■ **Consigne détaillée**
Redimensionne les enregistrements, de la ligne qui contient "right ankle: (345, 492, 30)" jusqu'à celle qui contient "right shoulder: (513, 377, 13)" incluse, et rends uniquement ces lignes. Recopie-les toutes, consignes comprises, en multipliant par 1,05 chaque nombre des réponses (coordonnées et profondeurs des points), arrondi à l'entier le plus proche, les demis vers le haut.

• • • • • • •

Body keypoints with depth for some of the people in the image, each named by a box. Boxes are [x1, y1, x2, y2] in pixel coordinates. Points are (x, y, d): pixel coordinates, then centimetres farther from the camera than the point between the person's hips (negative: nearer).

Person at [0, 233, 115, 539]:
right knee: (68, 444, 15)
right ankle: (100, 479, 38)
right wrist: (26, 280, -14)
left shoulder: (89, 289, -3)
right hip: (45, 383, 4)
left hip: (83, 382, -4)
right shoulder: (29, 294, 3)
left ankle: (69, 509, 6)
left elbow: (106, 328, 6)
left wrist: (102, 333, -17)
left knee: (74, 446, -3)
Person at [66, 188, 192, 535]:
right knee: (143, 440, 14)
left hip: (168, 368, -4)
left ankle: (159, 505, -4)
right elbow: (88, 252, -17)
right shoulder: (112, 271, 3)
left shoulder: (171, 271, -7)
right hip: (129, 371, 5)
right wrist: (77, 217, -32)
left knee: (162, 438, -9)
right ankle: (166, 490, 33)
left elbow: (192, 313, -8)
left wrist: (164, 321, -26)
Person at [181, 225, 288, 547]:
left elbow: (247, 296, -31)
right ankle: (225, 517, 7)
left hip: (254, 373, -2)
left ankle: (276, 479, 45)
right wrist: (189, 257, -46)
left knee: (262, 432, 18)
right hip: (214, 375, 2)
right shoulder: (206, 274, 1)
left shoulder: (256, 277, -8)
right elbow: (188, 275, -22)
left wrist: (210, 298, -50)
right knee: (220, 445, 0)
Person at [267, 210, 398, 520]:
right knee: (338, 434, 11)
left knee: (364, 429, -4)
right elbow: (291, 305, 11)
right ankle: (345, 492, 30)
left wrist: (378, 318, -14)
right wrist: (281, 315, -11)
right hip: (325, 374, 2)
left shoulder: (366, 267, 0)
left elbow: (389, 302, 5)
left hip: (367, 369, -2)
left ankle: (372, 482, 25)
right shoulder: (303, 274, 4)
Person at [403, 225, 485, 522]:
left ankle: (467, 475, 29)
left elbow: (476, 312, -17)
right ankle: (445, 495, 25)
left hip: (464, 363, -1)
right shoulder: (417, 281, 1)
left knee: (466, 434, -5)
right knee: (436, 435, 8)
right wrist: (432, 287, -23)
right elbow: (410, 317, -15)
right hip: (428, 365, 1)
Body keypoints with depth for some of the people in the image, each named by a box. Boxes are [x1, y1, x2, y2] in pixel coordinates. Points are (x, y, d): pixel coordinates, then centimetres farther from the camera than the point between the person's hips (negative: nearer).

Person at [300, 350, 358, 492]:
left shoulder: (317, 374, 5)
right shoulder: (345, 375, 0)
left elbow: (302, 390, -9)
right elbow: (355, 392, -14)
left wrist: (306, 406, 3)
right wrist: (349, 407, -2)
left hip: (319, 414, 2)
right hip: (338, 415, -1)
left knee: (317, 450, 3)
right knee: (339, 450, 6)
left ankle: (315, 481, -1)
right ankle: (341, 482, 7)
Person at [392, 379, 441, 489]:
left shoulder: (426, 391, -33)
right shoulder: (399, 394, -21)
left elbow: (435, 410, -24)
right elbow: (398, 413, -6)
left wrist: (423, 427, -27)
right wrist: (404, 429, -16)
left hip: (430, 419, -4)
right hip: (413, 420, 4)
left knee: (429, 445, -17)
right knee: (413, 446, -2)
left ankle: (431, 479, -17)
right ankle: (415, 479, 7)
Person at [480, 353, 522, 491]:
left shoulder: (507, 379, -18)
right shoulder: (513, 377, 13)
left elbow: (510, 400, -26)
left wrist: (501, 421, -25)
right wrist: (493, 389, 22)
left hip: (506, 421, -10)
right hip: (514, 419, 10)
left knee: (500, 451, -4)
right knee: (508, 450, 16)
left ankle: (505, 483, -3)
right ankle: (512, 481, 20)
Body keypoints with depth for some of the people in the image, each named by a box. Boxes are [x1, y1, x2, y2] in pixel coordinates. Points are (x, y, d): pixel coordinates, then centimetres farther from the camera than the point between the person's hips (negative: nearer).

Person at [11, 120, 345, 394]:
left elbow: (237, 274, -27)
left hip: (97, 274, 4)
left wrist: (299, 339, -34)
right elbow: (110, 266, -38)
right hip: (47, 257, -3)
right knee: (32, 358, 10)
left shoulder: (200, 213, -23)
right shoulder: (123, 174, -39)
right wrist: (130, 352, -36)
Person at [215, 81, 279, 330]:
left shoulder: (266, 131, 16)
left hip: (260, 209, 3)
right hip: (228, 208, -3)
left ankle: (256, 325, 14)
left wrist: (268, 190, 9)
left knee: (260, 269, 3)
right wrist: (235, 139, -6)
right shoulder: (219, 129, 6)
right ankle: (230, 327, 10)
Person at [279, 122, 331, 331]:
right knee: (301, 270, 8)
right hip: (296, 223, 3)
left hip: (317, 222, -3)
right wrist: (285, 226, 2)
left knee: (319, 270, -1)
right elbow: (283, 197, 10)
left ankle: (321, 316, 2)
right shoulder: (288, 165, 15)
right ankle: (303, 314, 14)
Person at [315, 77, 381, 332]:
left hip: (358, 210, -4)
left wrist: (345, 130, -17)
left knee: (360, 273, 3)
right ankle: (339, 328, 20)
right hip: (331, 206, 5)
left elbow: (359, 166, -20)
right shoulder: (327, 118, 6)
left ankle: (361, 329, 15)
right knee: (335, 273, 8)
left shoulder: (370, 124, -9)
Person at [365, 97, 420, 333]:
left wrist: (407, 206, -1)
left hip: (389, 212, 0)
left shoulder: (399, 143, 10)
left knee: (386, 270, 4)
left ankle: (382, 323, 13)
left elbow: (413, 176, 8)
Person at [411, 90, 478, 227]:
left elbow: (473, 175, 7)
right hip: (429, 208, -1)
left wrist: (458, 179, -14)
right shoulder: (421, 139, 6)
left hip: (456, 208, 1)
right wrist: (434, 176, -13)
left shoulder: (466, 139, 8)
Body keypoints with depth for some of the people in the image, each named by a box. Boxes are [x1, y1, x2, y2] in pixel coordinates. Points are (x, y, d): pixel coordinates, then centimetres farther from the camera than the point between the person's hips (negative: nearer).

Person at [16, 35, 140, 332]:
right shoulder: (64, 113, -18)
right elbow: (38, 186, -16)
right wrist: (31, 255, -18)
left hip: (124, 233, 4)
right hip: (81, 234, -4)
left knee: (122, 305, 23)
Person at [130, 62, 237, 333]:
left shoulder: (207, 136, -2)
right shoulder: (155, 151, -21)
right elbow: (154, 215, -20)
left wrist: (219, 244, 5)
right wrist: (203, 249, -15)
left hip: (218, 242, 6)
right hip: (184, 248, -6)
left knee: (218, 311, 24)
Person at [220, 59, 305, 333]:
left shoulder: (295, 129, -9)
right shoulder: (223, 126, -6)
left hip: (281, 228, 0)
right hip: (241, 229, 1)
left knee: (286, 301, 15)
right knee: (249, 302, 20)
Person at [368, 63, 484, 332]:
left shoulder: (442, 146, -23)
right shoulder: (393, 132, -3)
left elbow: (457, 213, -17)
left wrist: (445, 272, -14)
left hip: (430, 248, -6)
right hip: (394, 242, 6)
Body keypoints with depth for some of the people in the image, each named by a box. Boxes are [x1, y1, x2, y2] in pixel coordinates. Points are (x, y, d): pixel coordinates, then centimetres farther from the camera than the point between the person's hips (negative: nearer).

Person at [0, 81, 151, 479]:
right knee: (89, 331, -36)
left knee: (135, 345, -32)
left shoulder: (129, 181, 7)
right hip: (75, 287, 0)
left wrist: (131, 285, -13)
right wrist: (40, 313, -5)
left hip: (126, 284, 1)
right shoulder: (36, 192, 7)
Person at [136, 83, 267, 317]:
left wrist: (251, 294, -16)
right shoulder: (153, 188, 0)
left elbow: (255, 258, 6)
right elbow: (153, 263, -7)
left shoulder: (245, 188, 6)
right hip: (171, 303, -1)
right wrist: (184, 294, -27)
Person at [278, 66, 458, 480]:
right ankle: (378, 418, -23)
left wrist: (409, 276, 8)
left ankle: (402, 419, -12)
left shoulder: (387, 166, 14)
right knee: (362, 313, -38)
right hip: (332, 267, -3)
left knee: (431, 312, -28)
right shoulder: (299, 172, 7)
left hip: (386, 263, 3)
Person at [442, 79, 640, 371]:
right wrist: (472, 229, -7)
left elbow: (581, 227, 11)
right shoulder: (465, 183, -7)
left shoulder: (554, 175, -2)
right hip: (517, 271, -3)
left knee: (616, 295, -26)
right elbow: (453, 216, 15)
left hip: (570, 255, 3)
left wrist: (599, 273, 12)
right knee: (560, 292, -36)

• • • • • • •

■ **Résultat de l'exercice**
right ankle: (362, 517, 32)
left wrist: (397, 334, -15)
right wrist: (295, 331, -12)
right hip: (341, 393, 2)
left shoulder: (384, 280, 0)
left elbow: (408, 317, 5)
left hip: (385, 387, -2)
left ankle: (391, 506, 26)
right shoulder: (318, 288, 4)
Person at [403, 225, 485, 522]:
left ankle: (490, 499, 30)
left elbow: (500, 328, -18)
right ankle: (467, 520, 26)
left hip: (487, 381, -1)
right shoulder: (438, 295, 1)
left knee: (489, 456, -5)
right knee: (458, 457, 8)
right wrist: (454, 301, -24)
right elbow: (431, 333, -16)
right hip: (449, 383, 1)
Body keypoints with depth for some of the people in the image, each named by a box. Boxes are [x1, y1, x2, y2] in pixel coordinates. Points are (x, y, d): pixel coordinates, then centimetres farther from the camera than the point between the person's hips (negative: nearer).

Person at [300, 350, 358, 492]:
left shoulder: (333, 393, 5)
right shoulder: (362, 394, 0)
left elbow: (317, 410, -9)
right elbow: (373, 412, -15)
left wrist: (321, 426, 3)
right wrist: (366, 427, -2)
left hip: (335, 435, 2)
right hip: (355, 436, -1)
left knee: (333, 473, 3)
right knee: (356, 473, 6)
left ankle: (331, 505, -1)
right ankle: (358, 506, 7)
Person at [392, 379, 441, 489]:
left shoulder: (447, 411, -35)
right shoulder: (419, 414, -22)
left elbow: (457, 431, -25)
right elbow: (418, 434, -6)
left wrist: (444, 448, -28)
right wrist: (424, 450, -17)
left hip: (452, 440, -4)
right hip: (434, 441, 4)
left knee: (450, 467, -18)
right knee: (434, 468, -2)
left ankle: (453, 503, -18)
right ankle: (436, 503, 7)
Person at [480, 353, 522, 491]:
left shoulder: (532, 398, -19)
right shoulder: (539, 396, 14)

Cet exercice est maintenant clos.